Colla parziale amnistia del 1856, concessa a cagion della nascita di prole imperiale, la condanna del Cavalletto venne diminuita di sei anni. L’amnistia generale del 2 dicembre del medesimo anno schiuse le porte della fortezza ai prigionieri politici, e il Cavalletto rientrò in Padova, ove gli amici suoi dovettero interporsi per impedire una popolare ovazione al di lui arrivo — fatto che, non potendo certo aumentare la pubblica stima a suo riguardo, avrebbe avute tristi conseguenze per molti.
Nel gennajo del 1859, essendo ricominciati per parte della polizia austriaca gli arbitrarî arresti politici e figurando tra gli arrestati persone amiche da lungo tempo col Cavalletto, riuscirono questa volta gli a lui devoti a persuaderlo di sottrarsi a nuova prigionia col riparare in Piemonte.

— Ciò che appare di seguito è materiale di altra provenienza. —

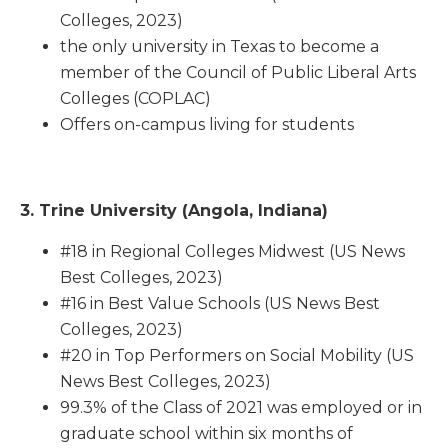
Colleges, 2023)
the only university in Texas to become a
member of the Council of Public Liberal Arts
Colleges (COPLAC)
Offers on-campus living for students
3. Trine University (Angola, Indiana)
#18 in Regional Colleges Midwest (US News
Best Colleges, 2023)
#16 in Best Value Schools (US News Best
Colleges, 2023)
#20 in Top Performers on Social Mobility (US
News Best Colleges, 2023)
99.3% of the Class of 2021 was employed or in
graduate school within six months of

Non tardò molto a scoppiare la guerra di redenzione. I Veneti accorrevano, come ognun sa, numerosi ad arruolarsi sotto la bandiera nazionale, e molti fra essi s’indirizzavano al Cavalletto per consiglio e direzione. Ma fu dopo la pace di Villafranca che la di lui azione assunse una vera importanza.
La popolarità che godeva tra i volontari veneti fu da lui impiegata ad impedire che molti accettassero il congedo, in mal punto offerto dal ministro Lamarmora. I più capaci ed istrutti esortava ad iscriversi nei corsi suppletorî che si aprivano pel completamento dei quadri dell’esercito; a tutti era largo di consigli e di esortazioni, rialzandone gli animi sfiduciati dall’esito incompleto della guerra, e mantenendo viva la fede nell’avvenire della patria.

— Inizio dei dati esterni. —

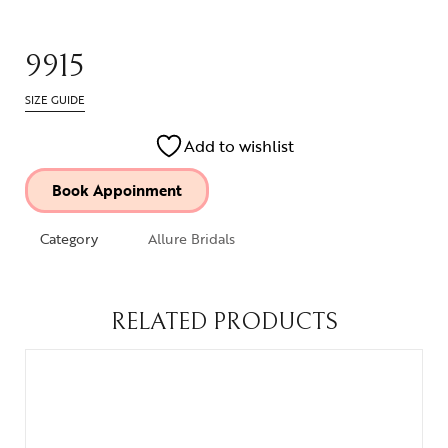
9915
SIZE GUIDE
Add to wishlist
Book Appoinment
Category
Allure Bridals
RELATED PRODUCTS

Prese poi parte principalissima nell’azione politica dell’emigrazione e nella presentazione di varî indirizzi dei Veneti ai membri della diplomazia residenti in Torino.
Convocati quindi gli emigrati per la nomina di un comitato di cinque membri che avesse a rappresentarli e difendere l’interessi della Venezia, il suo nome apparve in tutte le schede. Questo Comitato, composto del commendatore Tecchio, che ne fu nominato presidente, del conte d’Onigo, del deputato Bonollo, dell’avvocato Meneghini e del nostro protagonista, all’azione politica, esercitata mediante regolari comunicazioni mantenute colla Venezia, aggiunse quella di patronato a favore degli emigrati, e ben anche di assistenza verso gli sprovveduti di mezzi di sussistenza, valendosi di fondi, raccolti presso l’emigrazione meno sventurata sotto tale rapporto. E nulla mai chiedendo per sè, ottenne dall’italiano governo collocamento e soccorsi a molti emigrati che veramente meritavano.
Tale opera del comitato veneto, di cui Cavalletto e Meneghini sono i membri più attivi, continua tuttora.
Chi poche volte vide il nostro protagonista o non ebbe che corti colloqui con esso, può difficilmente farsi una giusta idea del suo carattere.
Amante sopratutto della patria, a questa sola dedica ogni suo pensiero, intera l’opera sua, trascurante affatto ogni proprio individuale interesse. Ragiona con logica chiarezza e brevità, insofferente del parlar divagato, prolisso e non serio.
Le sue opinioni politiche possiamo riassumerle cosi: fiducia piena in Vittorio Emmanuele, stima sincera per l’abilità e il patriotismo del conte di Cavour; l’opposizione ei vorrebbe si assumesse la parte di spronare il governo attuale, non di traversargli la strada.
Brusco di modi per ordinario, ma compassionevole e pronto a soccorrere chi soffre, è degno del soprannome che gli dettero alcuni suoi conoscenti di burbero-benefico.
I suoi più intimi, nell’anima dei quali ai vivi sentimenti d’amicizia pel Cavalletto andò sempre congiunto il più profondo rispetto per le sue virtù antiche e per la sua incrollabile fermezza non ismossa mai da persecuzioni o sventure, il paragonano volentieri a Catone.